Headline from a rich white town’s “school committee update”:

We are among only 3% of MA school districts to hold in-person classes all year 5-days-per-week!

Of course one would not want to imagine that the government could lie to us, but, as part of his 68 (so far) orders, Governor Baker delayed the start of school here in Maskachusetts until mid-September. Therefore, the “all year” part of the above should be “almost all year” (also, the school day was shorted to end at 1:45 pm instead of 2:50 pm, except on the days when teachers already were entitled to a free afternoon (Wednesday), in which case school ended around 12:30 pm).

Flipping this around, we learned that 97 percent of school districts (and the bigger ones were in this group so it would be more than 97 percent of students) denied children at least some of what previously would have been considered their right to an education.

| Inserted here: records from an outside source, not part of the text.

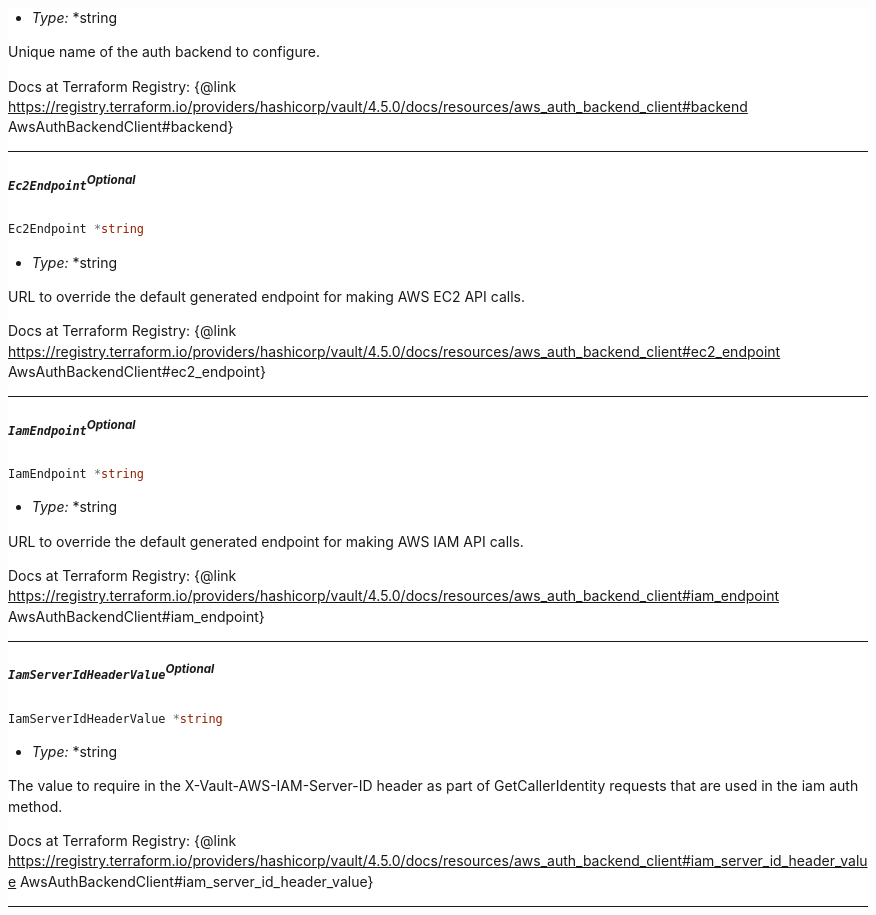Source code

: - *Type:* *string

Unique name of the auth backend to configure.

Docs at Terraform Registry: {@link https://registry.terraform.io/providers/hashicorp/vault/4.5.0/docs/resources/aws_auth_backend_client#backend AwsAuthBackendClient#backend}

---

##### `Ec2Endpoint`<sup>Optional</sup> <a name="Ec2Endpoint" id="@cdktf/provider-vault.awsAuthBackendClient.AwsAuthBackendClientConfig.property.ec2Endpoint"></a>

```go
Ec2Endpoint *string
```

- *Type:* *string

URL to override the default generated endpoint for making AWS EC2 API calls.

Docs at Terraform Registry: {@link https://registry.terraform.io/providers/hashicorp/vault/4.5.0/docs/resources/aws_auth_backend_client#ec2_endpoint AwsAuthBackendClient#ec2_endpoint}

---

##### `IamEndpoint`<sup>Optional</sup> <a name="IamEndpoint" id="@cdktf/provider-vault.awsAuthBackendClient.AwsAuthBackendClientConfig.property.iamEndpoint"></a>

```go
IamEndpoint *string
```

- *Type:* *string

URL to override the default generated endpoint for making AWS IAM API calls.

Docs at Terraform Registry: {@link https://registry.terraform.io/providers/hashicorp/vault/4.5.0/docs/resources/aws_auth_backend_client#iam_endpoint AwsAuthBackendClient#iam_endpoint}

---

##### `IamServerIdHeaderValue`<sup>Optional</sup> <a name="IamServerIdHeaderValue" id="@cdktf/provider-vault.awsAuthBackendClient.AwsAuthBackendClientConfig.property.iamServerIdHeaderValue"></a>

```go
IamServerIdHeaderValue *string
```

- *Type:* *string

The value to require in the X-Vault-AWS-IAM-Server-ID header as part of GetCallerIdentity requests that are used in the iam auth method.

Docs at Terraform Registry: {@link https://registry.terraform.io/providers/hashicorp/vault/4.5.0/docs/resources/aws_auth_backend_client#iam_server_id_header_value AwsAuthBackendClient#iam_server_id_header_value}

---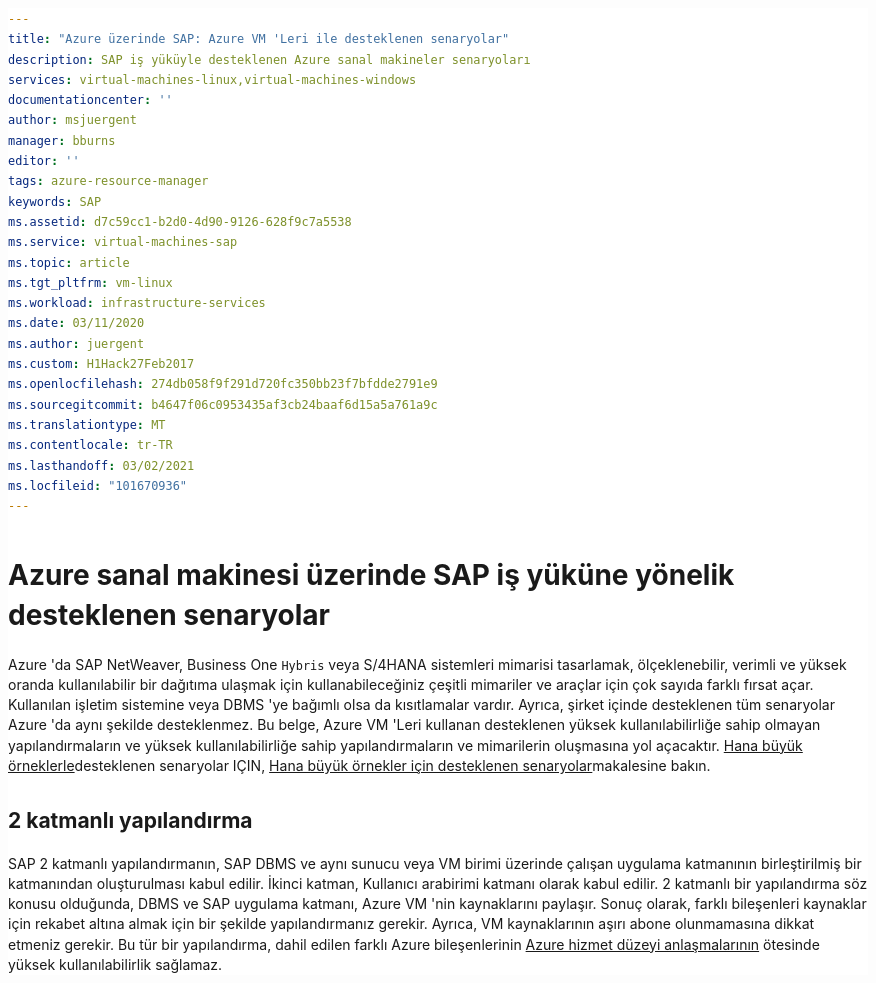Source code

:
 ```yaml
---
title: "Azure üzerinde SAP: Azure VM 'Leri ile desteklenen senaryolar"
description: SAP iş yüküyle desteklenen Azure sanal makineler senaryoları
services: virtual-machines-linux,virtual-machines-windows
documentationcenter: ''
author: msjuergent
manager: bburns
editor: ''
tags: azure-resource-manager
keywords: SAP
ms.assetid: d7c59cc1-b2d0-4d90-9126-628f9c7a5538
ms.service: virtual-machines-sap
ms.topic: article
ms.tgt_pltfrm: vm-linux
ms.workload: infrastructure-services
ms.date: 03/11/2020
ms.author: juergent
ms.custom: H1Hack27Feb2017
ms.openlocfilehash: 274db058f9f291d720fc350bb23f7bfdde2791e9
ms.sourcegitcommit: b4647f06c0953435af3cb24baaf6d15a5a761a9c
ms.translationtype: MT
ms.contentlocale: tr-TR
ms.lasthandoff: 03/02/2021
ms.locfileid: "101670936"
---
```

# <a name="sap-workload-on-azure-virtual-machine-supported-scenarios"></a>Azure sanal makinesi üzerinde SAP iş yüküne yönelik desteklenen senaryolar
Azure 'da SAP NetWeaver, Business One `Hybris` veya S/4HANA sistemleri mimarisi tasarlamak, ölçeklenebilir, verimli ve yüksek oranda kullanılabilir bir dağıtıma ulaşmak için kullanabileceğiniz çeşitli mimariler ve araçlar için çok sayıda farklı fırsat açar. Kullanılan işletim sistemine veya DBMS 'ye bağımlı olsa da kısıtlamalar vardır. Ayrıca, şirket içinde desteklenen tüm senaryolar Azure 'da aynı şekilde desteklenmez. Bu belge, Azure VM 'Leri kullanan desteklenen yüksek kullanılabilirliğe sahip olmayan yapılandırmaların ve yüksek kullanılabilirliğe sahip yapılandırmaların ve mimarilerin oluşmasına yol açacaktır. [Hana büyük örneklerle](./hana-overview-architecture.md)desteklenen senaryolar IÇIN, [Hana büyük örnekler için desteklenen senaryolar](./hana-supported-scenario.md)makalesine bakın. 


## <a name="2-tier-configuration"></a>2 katmanlı yapılandırma
SAP 2 katmanlı yapılandırmanın, SAP DBMS ve aynı sunucu veya VM birimi üzerinde çalışan uygulama katmanının birleştirilmiş bir katmanından oluşturulması kabul edilir. İkinci katman, Kullanıcı arabirimi katmanı olarak kabul edilir. 2 katmanlı bir yapılandırma söz konusu olduğunda, DBMS ve SAP uygulama katmanı, Azure VM 'nin kaynaklarını paylaşır. Sonuç olarak, farklı bileşenleri kaynaklar için rekabet altına almak için bir şekilde yapılandırmanız gerekir. Ayrıca, VM kaynaklarının aşırı abone olunmamasına dikkat etmeniz gerekir. Bu tür bir yapılandırma, dahil edilen farklı Azure bileşenlerinin [Azure hizmet düzeyi anlaşmalarının](https://azure.microsoft.com/support/legal/sla/) ötesinde yüksek kullanılabilirlik sağlamaz.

The same newsletter, prepared by white people who administer a school in a nearly all-white town, contains a section titled “Facing dual traumas of racism and inequity” and we learn that “School Committee members have committed to our own anti-bias training,…” and “Middle school students organized a Black Lives Matter group.” Nowhere is it mentioned that the probability of a young Black life being educated in a school in Massachusetts has been extremely low for the 2020-2021 year.

Related:

  • states ranked by COVID-19 death rate (compare to countries ranked and see that science+masks+shutdown would have landed Massachusetts near the very top of the world’s countries in COVID-19 death rate, if MA were its own country)
  • “Wellesley School District Faces Civil Rights Complaint From Parents Group” (WGBH, an NPR affiliate): In March, the [almost-all-white] Wellesley schools hosted a Zoom session described as a “Healing Space for Asian and Asian-American students” and other students of color in grades six through twelve. Attached to the complaint was a screenshot of the invitation, which stated: “*Note: This is a safe space for our Asian/Asian-American and Students of Color, *not* for students who identify only as White.” .. “If you identify as White, and need help to process recent events, please know I’m here for you as well as your guidance counselors,” the invitation read. “If you need to know why this is not for White students, please ask me!” … “The goal was to provide a safe space in which students and staff could reflect, share, and be supported as members of our school district,” the email said. “At the same time, we can also understand the discomfort that some members of our community have shared when learning of a practice that they perceive to be discriminatory. It’s important to note that affinity spaces are not discriminatory.”